Gunther, because his actions were violent and clear, faced a different punishment. The men who had always thrusted their chests into the center now surrounded him. “To the station,” Emmett said. “We walk him there together.”
He tried to lash out. They restrained him. He begged, then cursed, then collapsed into the shame of being dragged. The villagers paraded the evidence to the local constable. The public trail—people whispering, neighbors nodding, a sacking of the props—was satisfying in a way the battlefield had never been. It was a proper, human retribution. It was slow and thorough. The crowd’s noise was not a baying but a naming: liar, arsonist, thief.
Lenora’s fall was public and precise. She first pleaded ignorance, then, as witnesses lined up, she imploded. “You don’t understand,” she sobbed, “I wanted to be loved.”
“You had it all along,” I said gently. “Not by taking, but by giving.”

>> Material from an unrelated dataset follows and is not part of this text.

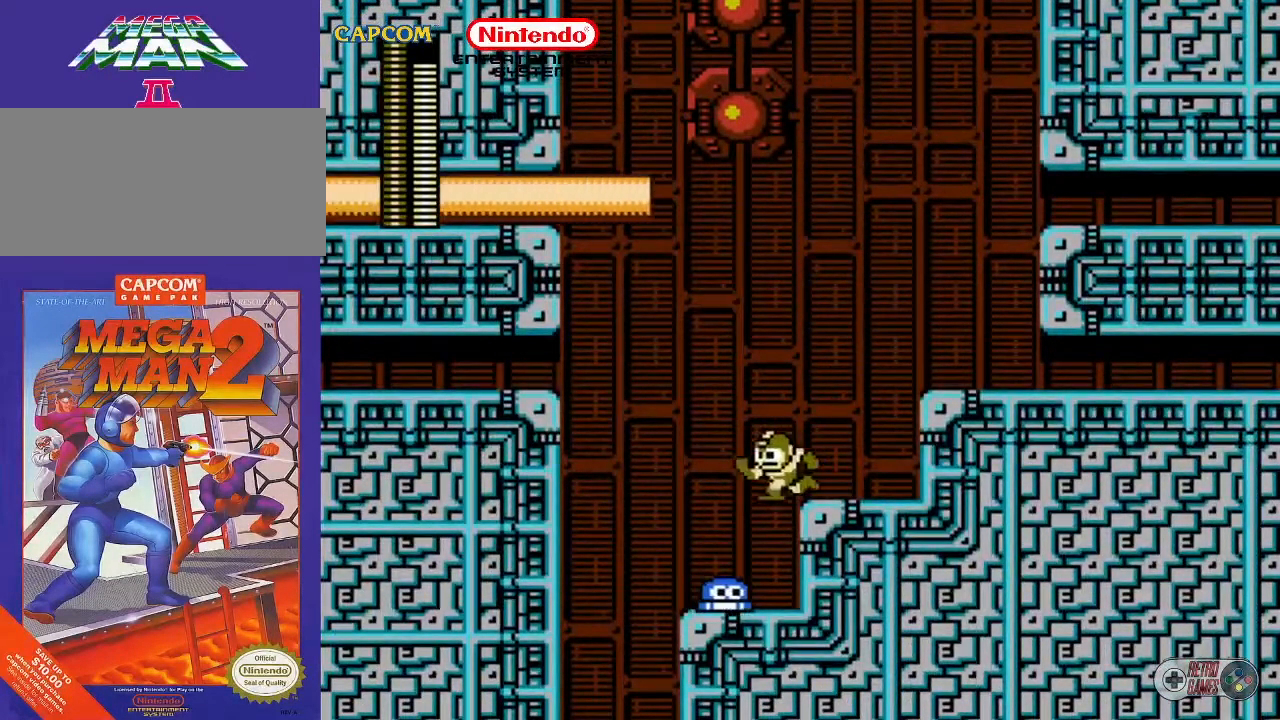
{"buttons": ["DPAD_LEFT"], "events": []}
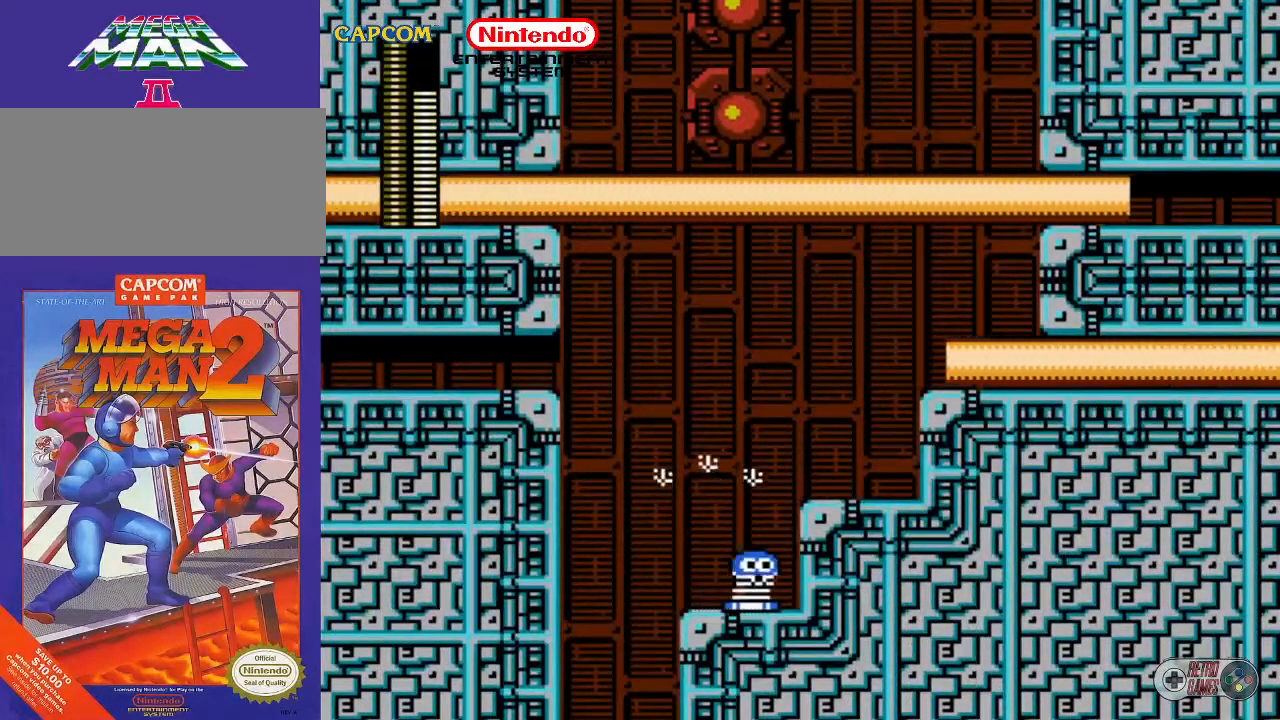
{"buttons": ["DPAD_LEFT"], "events": []}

She had expected veiled dismissal or private revenge. Instead, the village—for better or worse—did what communities do: they stripped her of power in front of their eyes. No torches, no brutality, but the worst wound of all: to be watched and understood and to have everyone choose to look away.
Gunther’s punishment was harsher in spectacle: arrested, shamed, dragged through a route that took him past every field he had helped destroy. People spat and named him. He reacted with fury—then shock—then the slow crumple of a small, poorly-built man facing consequences too big for him. He stopped yelling and began to whisper apologies that no one wanted.
The whole punishment scene lasted long enough to be final: people spoke his history, his attempts to charm then bully. They showed the knife. They showed the burnt earth. They let him see the family baskets badly singed, the smoke-stained children. He imploded.
When the dust settled, the village’s anger had been directed at two targets, and their response wasn’t a ritual murder. It was exposure, exile, and law. Gunther was taken away. Lenora was left among neighbors who would no longer smooth words for her. She lingered, watched on benches, her white dress now soiled.
“You did well,” Small GuaGua muttered in my ear afterward, mechanical admiration threaded with an odd softness.
I shrugged. “I did what the village needed.”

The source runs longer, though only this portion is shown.